◆ Excerpted text
Content starts
A perfect Hollywood scenario

Overcoming cancer and then triumphing in one of the most difficult tournaments: this seemed to be a perfect scenario for Hollywood. Even poor Mariah Carey mentioned Lance Armstrong in the video-clip of her embarrassing revival of Phil Collins’s Against All Odds, in 2000.

Though Lance Armstrong won in a White Man’s game — his main challenger was the 1997 Tour de France’s winner Jan Ullrich, from Germany — I couldn’t help thinking, even in those racially unconscious days, that the Texan was somehow fighting against the “rising tide of color” in sports. When journalists blamed Lance Armstrong for being “arrogant,” it was not his “Yankee” pushiness that made them insecure. If it were so, they would have loathed Maurice Greene the same way. No, what disturbed them with Lance was the fact that he was well-spoken, successful in all kinds of ways, and with fair hair and light blue eyes at that.

I noticed the same irritation when the Greek sprinter Konstantinos Kenteris won the 200 meters final in the 2000 Sydney Olympics. This time, it was not in a White Man’s game, not at all… and when the Black finalists reacted by saying that “he was unknown before the Olympics,” I think everyone in front of his TV knew perfectly what really annoyed them.
Content ends
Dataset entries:
Content starts
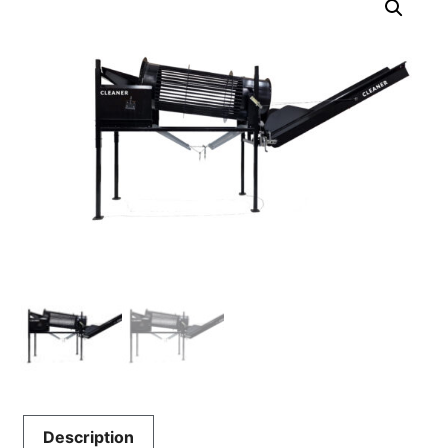
Description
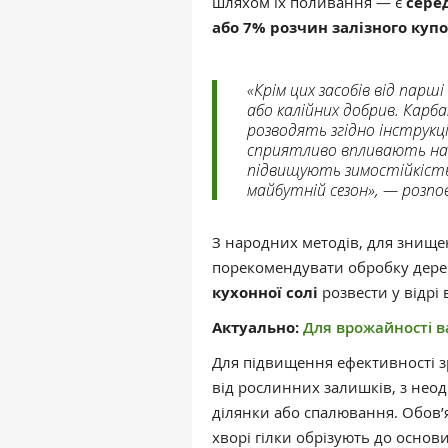
шляхом їх поливання — є
сере
або 7% розчин залізного купор
«Крім цих засобів від пар
або калійних добрив. Карба
розводять згідно інструкції
сприятливо впливають на з
підвищують зимостійкість
майбутній сезон», — розпо
З народних методів, для знище
порекомендувати обробку дерев
кухонної солі
розвести у відрі 
Актуально:
Для врожайності ва
Для підвищення ефективності 
від рослинних залишків, з неод
ділянки або спалювання. Обов’я
хворі гілки обрізують до осно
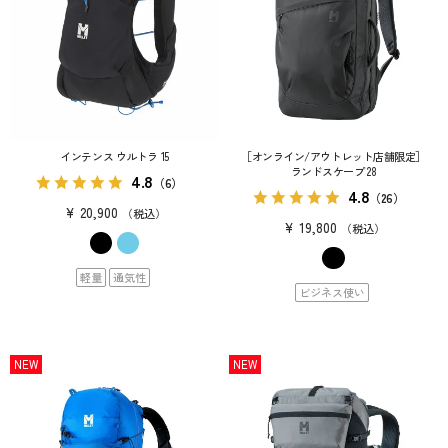
インテンス ウルトラ 15
［オンライン/アウトレット店舗限定］
ランドスケープ 28
4.8
（6）
4.8
（26）
¥
20,900
税込
¥
19,800
税込
軽量
通気性
ビジネス使い
NEW
NEW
Content ends
◆ Try it
Copy out the entire excerpt on Lance Armstrong word for word, including its heading. The listing is not needed for anything here.

◆ Task result
A perfect Hollywood scenario

Overcoming cancer and then triumphing in one of the most difficult tournaments: this seemed to be a perfect scenario for Hollywood. Even poor Mariah Carey mentioned Lance Armstrong in the video-clip of her embarrassing revival of Phil Collins’s Against All Odds, in 2000.

Though Lance Armstrong won in a White Man’s game — his main challenger was the 1997 Tour de France’s winner Jan Ullrich, from Germany — I couldn’t help thinking, even in those racially unconscious days, that the Texan was somehow fighting against the “rising tide of color” in sports. When journalists blamed Lance Armstrong for being “arrogant,” it was not his “Yankee” pushiness that made them insecure. If it were so, they would have loathed Maurice Greene the same way. No, what disturbed them with Lance was the fact that he was well-spoken, successful in all kinds of ways, and with fair hair and light blue eyes at that.

I noticed the same irritation when the Greek sprinter Konstantinos Kenteris won the 200 meters final in the 2000 Sydney Olympics. This time, it was not in a White Man’s game, not at all… and when the Black finalists reacted by saying that “he was unknown before the Olympics,” I think everyone in front of his TV knew perfectly what really annoyed them.